A la SNCF, «un gamin de 26 ans se suicide et vous trouvez ça normal ?»
Après que Julien Pieraut, un jeune cheminot, s’est jeté sous un train sur le chemin de son travail à Pantin, près de Paris, ses collègues fustigent le surmenage et le non-respect de sa vie personnelle.
Il est tôt lundi matin lorsque Julien Pieraut, un cheminot de 26 ans, prend la direction du technicentre Est-Européen à Pantin (Seine-Saint-Denis). Avant d’arriver sur son lieu de travail, vers 5 heures, il s’arrête en chemin. A un passage à niveau, il se jette sous un train. «Un geste incompréhensible pour un gamin si jeune», regrette l’un de ses collègues en marge d’un rassemblement en son hommage, jeudi.
Beaucoup d’entre eux tentent aujourd’hui de trouver des réponses à ce drame. Pour Mathieu Borie, délégué SUD rail à Paris-Est, s’il ne faut pas tirer de conclusions hâtives, les circonstances laissent à penser que le contexte professionnel a pu jouer un rôle : «Il s’est suicidé en se rendant sur son lieu de travail un lundi de Pentecôte. Ça rend incontestable le fait que sa situation professionnelle était problématique. Mais il faut faire attention à ne pas chercher des réponses simples à une situation compliquée.»
«Acharnement».
Arrivé dans le service d’entretien des freins il y a cinq ans, il avait pris sa carte au syndicat SUD rail. Un jeune homme que l’on surnommait «Doudouce» pour sa gentillesse, collectionneur de voitures et passionné de mécanique, son ancien métier. «Il déconnait beaucoup, c’était un bon vivant, discret mais toujours franc. C’était quelqu’un de dur. C’est pour ça quand on a appris la nouvelle, on ne l’a pas crue», disent-ils. «Il pouvait avoir des soucis familiaux, sentimentaux et financiers mais c’est le professionnel qui a sans doute été la goutte d’eau», assure l’un d’eux. Il se souvient qu’il y a six mois «la direction lui a demandé de faire les trois-huit» au technicentre de l’Ourcq, à Pantin. «Ils l’ont forcé, alors qu’ils savaient qu’il était suivi psychologiquement. Mais il était célibataire et sans enfants et ils manquent de personnes pour faire ça.» Julien Pieraut vivait à Chauny avec sa mère et sa sœur, dans l’Aisne, à plus d’une heure et demie de route. «C’est de l’acharnement, il faisait déjà trois heures de trajet par jour et on lui demande de faire des horaires décalés», dit l’un des deux collègues.

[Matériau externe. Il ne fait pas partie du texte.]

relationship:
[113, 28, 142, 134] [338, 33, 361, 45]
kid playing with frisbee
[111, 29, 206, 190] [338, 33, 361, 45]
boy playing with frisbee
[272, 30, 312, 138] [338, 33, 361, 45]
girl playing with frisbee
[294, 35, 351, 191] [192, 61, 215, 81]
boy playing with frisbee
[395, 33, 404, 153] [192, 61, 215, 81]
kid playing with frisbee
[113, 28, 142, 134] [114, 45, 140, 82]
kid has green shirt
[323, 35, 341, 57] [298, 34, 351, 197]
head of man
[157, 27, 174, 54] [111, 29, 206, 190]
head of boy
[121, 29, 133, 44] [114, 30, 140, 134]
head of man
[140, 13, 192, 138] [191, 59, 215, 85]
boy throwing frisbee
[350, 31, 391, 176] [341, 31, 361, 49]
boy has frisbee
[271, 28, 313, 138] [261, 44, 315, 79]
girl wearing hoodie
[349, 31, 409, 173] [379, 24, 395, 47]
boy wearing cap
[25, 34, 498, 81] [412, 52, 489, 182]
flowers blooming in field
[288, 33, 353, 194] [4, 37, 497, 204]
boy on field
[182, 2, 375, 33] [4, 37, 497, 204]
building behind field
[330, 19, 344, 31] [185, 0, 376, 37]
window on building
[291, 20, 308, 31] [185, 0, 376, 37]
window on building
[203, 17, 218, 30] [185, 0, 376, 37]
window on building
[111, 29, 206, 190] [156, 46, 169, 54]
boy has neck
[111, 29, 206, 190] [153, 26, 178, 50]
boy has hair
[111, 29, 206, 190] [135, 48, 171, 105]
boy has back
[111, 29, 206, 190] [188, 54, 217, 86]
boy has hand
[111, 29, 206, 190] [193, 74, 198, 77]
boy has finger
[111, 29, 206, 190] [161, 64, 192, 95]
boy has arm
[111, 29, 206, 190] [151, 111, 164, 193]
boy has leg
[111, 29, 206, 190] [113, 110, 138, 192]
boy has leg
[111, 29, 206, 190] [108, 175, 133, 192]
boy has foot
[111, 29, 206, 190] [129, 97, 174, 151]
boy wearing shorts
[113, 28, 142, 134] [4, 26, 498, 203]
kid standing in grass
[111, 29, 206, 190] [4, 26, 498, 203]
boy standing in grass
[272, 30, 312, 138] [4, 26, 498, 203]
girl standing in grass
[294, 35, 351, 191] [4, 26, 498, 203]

Au fil des mois, le cheminot accumule les retards et les absences injustifiées. «Ils [la direction, ndlr] pensaient qu’il faisait du cinoche, qu’il avait juste un bon médecin qui lui signait des arrêts maladie», regrette l’un d’eux. Selon ses deux collègues, ces absences lui auraient coûté des sanctions disciplinaires et des retraits de salaire, jusqu’à n’avoir à la fin «qu’une feuille de paye à trois chiffres». Mathieu Borie, délégué de Paris-Est, évoque lui aussi prudemment des sanctions disciplinaires à l’encontre du jeune homme.
Mobilisés dans une grève depuis plus d’un mois et demi, les cheminots réunis devant le technicentre de l’Ourcq voient dans ce suicide un symbole. «C’était aussi un militant et un gréviste très impliqué», décrit l’un de ses amis. «C’est sûr qu’on est tous dans une situation incertaine et précaire à cause de la réforme. C’était Julien hier, mais ça pourrait être moi ou un autre demain», craint l’un des militants présents. Il fait référence au suicide d’un autre militant SUD rail, Edouard Postal, à la gare Saint-Lazare en mars 2017. «Ce stress et cette violence nous la subissons tous. Des remarques désobligeantes, les horaires décalés. Certains collègues perdent confiance et s’isolent», regrette un militant.